Now notice that modifying one character of \(S\) changes at most three length-\(3\) substrings of \(S\).

For example, suppose that \(S=\) ABCDEFGHI has become \(S=\) ABCZEFGI. Before the modification, the length-\(3\) substrings of \(S\) were:

• ABC, BCD, CDE, DEF, EFG, FGH, GHI.

After the modification, it has become:

• ABC, BCZ, CZE, ZEF, EFG, FGH, GHI.

Among them, only three substrings have changed. In general, at most three length-\(3\) substrings will change.
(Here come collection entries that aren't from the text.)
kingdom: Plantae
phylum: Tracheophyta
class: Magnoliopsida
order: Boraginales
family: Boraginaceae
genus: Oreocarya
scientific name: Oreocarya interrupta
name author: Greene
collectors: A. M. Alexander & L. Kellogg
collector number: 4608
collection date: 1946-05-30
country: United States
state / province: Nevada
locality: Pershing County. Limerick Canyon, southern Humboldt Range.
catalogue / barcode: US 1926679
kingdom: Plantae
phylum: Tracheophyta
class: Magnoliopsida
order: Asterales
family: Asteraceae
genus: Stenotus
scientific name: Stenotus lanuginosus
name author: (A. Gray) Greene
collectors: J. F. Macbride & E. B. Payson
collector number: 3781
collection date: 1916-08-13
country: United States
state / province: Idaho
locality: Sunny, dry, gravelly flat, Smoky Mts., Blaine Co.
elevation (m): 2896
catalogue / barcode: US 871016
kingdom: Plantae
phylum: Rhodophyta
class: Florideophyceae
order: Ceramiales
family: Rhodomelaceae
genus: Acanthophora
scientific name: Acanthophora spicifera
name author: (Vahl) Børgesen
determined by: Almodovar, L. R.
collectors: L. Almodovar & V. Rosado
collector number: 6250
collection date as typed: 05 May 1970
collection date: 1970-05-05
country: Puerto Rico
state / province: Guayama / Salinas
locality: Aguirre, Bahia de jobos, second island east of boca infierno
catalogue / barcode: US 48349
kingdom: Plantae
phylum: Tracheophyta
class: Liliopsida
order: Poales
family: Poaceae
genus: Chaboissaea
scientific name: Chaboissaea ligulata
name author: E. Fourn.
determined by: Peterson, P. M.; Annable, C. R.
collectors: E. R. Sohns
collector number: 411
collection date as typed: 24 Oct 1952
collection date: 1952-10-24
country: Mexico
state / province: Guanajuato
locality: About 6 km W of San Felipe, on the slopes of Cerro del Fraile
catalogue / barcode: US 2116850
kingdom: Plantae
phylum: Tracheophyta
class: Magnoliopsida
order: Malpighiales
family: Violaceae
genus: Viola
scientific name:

Therefore, it is sufficient to inspect only three substrings that possibly changes, count the number of ABC before and after modifications, and find the answer after the modification based on the difference and the count before the modification. The complexity is \(O(N+Q)\).

Sample code (Python3)

N, Q = map(int, input().split())
S = list(input())
ans = 0
for i in range(N - 2):
    if S[i] == "A" and S[i + 1] == "B" and S[i + 2] == "C":
        ans += 1
for _ in range(Q):
    t, c = input().split()
    t = int(t) - 1
    for k in range(3):
        idx = t - k
        if 0 <= idx and idx + 2 < N:
            if S[idx] == "A" and S[idx + 1] == "B" and S[idx + 2] == "C":
                ans -= 1
    S[t] = c
    for k in range(3):
        idx = t - k
        if 0 <= idx and idx + 2 < N:
            if S[idx] == "A" and S[idx + 1] == "B" and S[idx + 2] == "C":
                ans += 1
    print(ans)